High on Uncertainty: ADA Accommodation and Hemp-Derived Substances After Anderson v. Diamondback Investment Group, LLC
Emma Lyles
In Anderson v. Diamondback Investment Group, LLC, the United States Court of Appeals for the Fourth Circuit was confronted with a collision of federal disability law, state employment protections, and the rapidly evolving hemp industry. The court affirmed summary judgment for the employer, holding that Tonya Anderson failed to establish disability status under the Americans with Disabilities Act (“ADA”) and could not prove the legality of the hemp-derived products she consumed. Yet in doing so, the court issued a series of first-impression holdings that reach far beyond the facts of the case—defining “lawful products” under North Carolina law, construing the 2018 Farm Bill’s hemp provisions, and determining that THCO was not an illegal synthetic cannabinoid.
This Note argues that the Fourth Circuit overreached, both doctrinally and institutionally. The court’s majority opinion reflects the interpretive uncertainty created by the Supreme Court’s decision in Loper Bright Enterprises v. Raimondo, which eliminated Chevron deference and allowed federal courts to resolve complex scientific and economic issues without agency guidance. As analyzed, the decision misapplied ADA precedent by imposing an evidentiary burden inconsistent with the statute’s remedial purpose and with Supreme Court holdings that reject paternalistic safety rationales for workplace exclusion. Furthermore, the court’s expansive reading of “hemp-derived” substances may spur regulatory fragmentation, consumer risk, and inconsistent treatment of workers and employers in various jurisdictions. The court should have exercised judicial restraint— limiting its holding to the employment issues before it and expressly calling for congressional or administrative clarification—rather than substituting judicial inference for scientific expertise.
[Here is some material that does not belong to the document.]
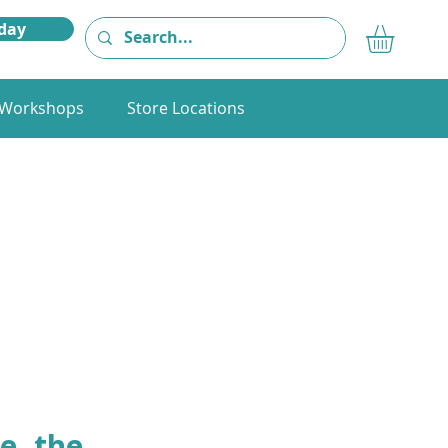
day
Workshops
Store Locations
e, the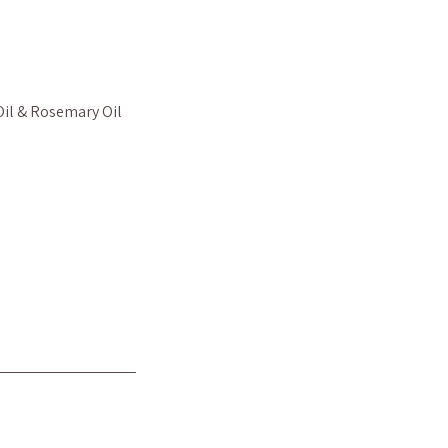
Oil & Rosemary Oil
Ultimately, Anderson illustrates the growing tension between textualism and technical expertise in post-Chevron jurisprudence. By resolving a complex question of chemical synthesis and statutory meaning without evidentiary support or institutional deference, the Fourth Circuit blurred the boundaries between interpretation and regulation. This Note urges a more balanced approach—one that preserves judicial fidelity to statutory text while recognizing the limits of judicial competence in scientifically specialized areas.